Greek Finance Minister Evangelos Venizelos told Parliament Wednesday that the nation has not fully grasped its economic peril, and that the national economy “could cease operating” if it fails to approve more spending reforms. The Wall Street Journal reported that international creditors are demanding more than $8 billion in new austerity measures.

The government said it would propose a new cost-cutting plan later in the day, on top of previous tax increases and budget trims. It is an effort aimed at securing an $11 billion segment of last year's $159 billion bailout from the International Monetary Fund, the European Union and the European Central Bank. The bid also aims to keep the Athens government from running out of money.

But there is rising discontent among Greeks as the government seeks to meet the demands of international financial markets to correct years of deficit spending. Greek transportation workers have called for a one-day protest strike on Thursday, and the country's two biggest labor unions have scheduled 24-hour strikes for October 5 and 19.

Greece is mired in the third year of a recession, with its economy projected to shrink 5.5 percent this year. With the economic contraction, tax revenues have fallen, making it more difficult for the government to meet the terms of the bailout agreement.

Venizelos issued his new warning about the country's financial peril just hours after completing a second round of debt talks with Greece's creditors. The EU reported that good progress was made along with the agreement for inspectors to return to Greece to continue their review of economic reforms.

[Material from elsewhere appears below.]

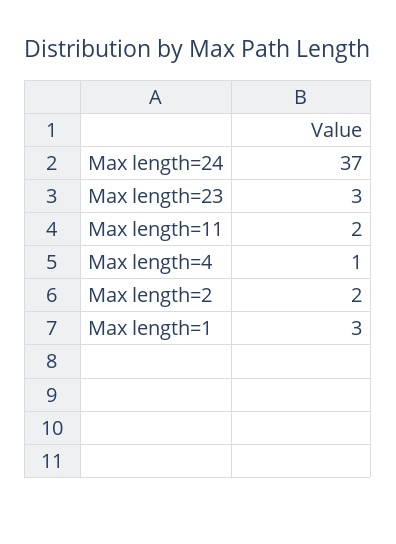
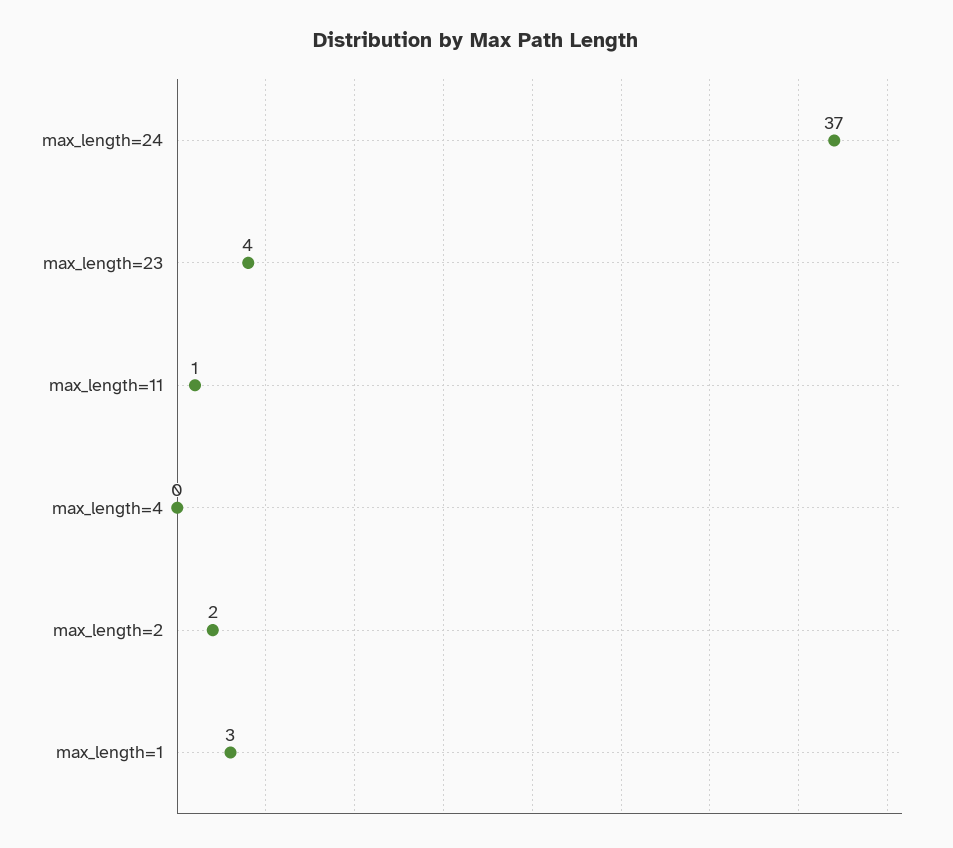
Max length=23: 3 -> 4
Max length=11: 2 -> 1
Max length=4: 1 -> 0

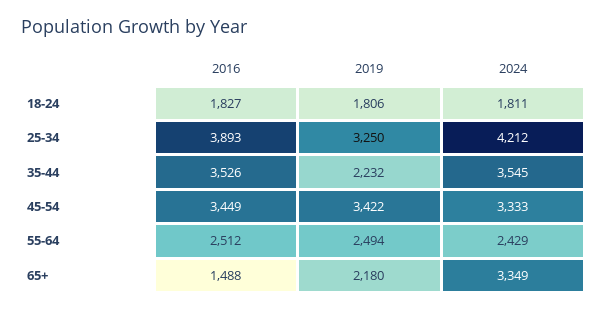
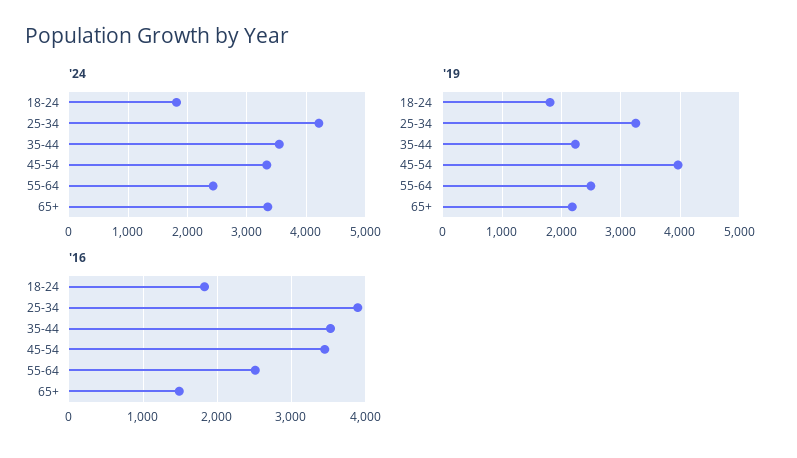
2019, 45-54: 3422 -> 4000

Despite Greece's financial woes, Venizelos vowed after the meeting that “Greece is and will always be a member of the eurozone,” the bloc of 17 nations that uses the common euro currency.

But it is up to the inspectors to determine if Greece is meeting lenders' demands for spending cuts and a smaller government and whether it can receive the next loan installment.

Greece is deep in debt and has already slashed government spending, laid off thousands of civil servants, and imposed new taxes to close its budget deficit.

An IMF statement says Greece has made impressive progress. The IMF said Greece's European partners will stand by Athens as long as it continues to pursue sound policies. The statement said, “The ball is in Greece's court.”

Discussions about the Greek economy are to be discussed at this weekend's annual IMF meeting in Washington.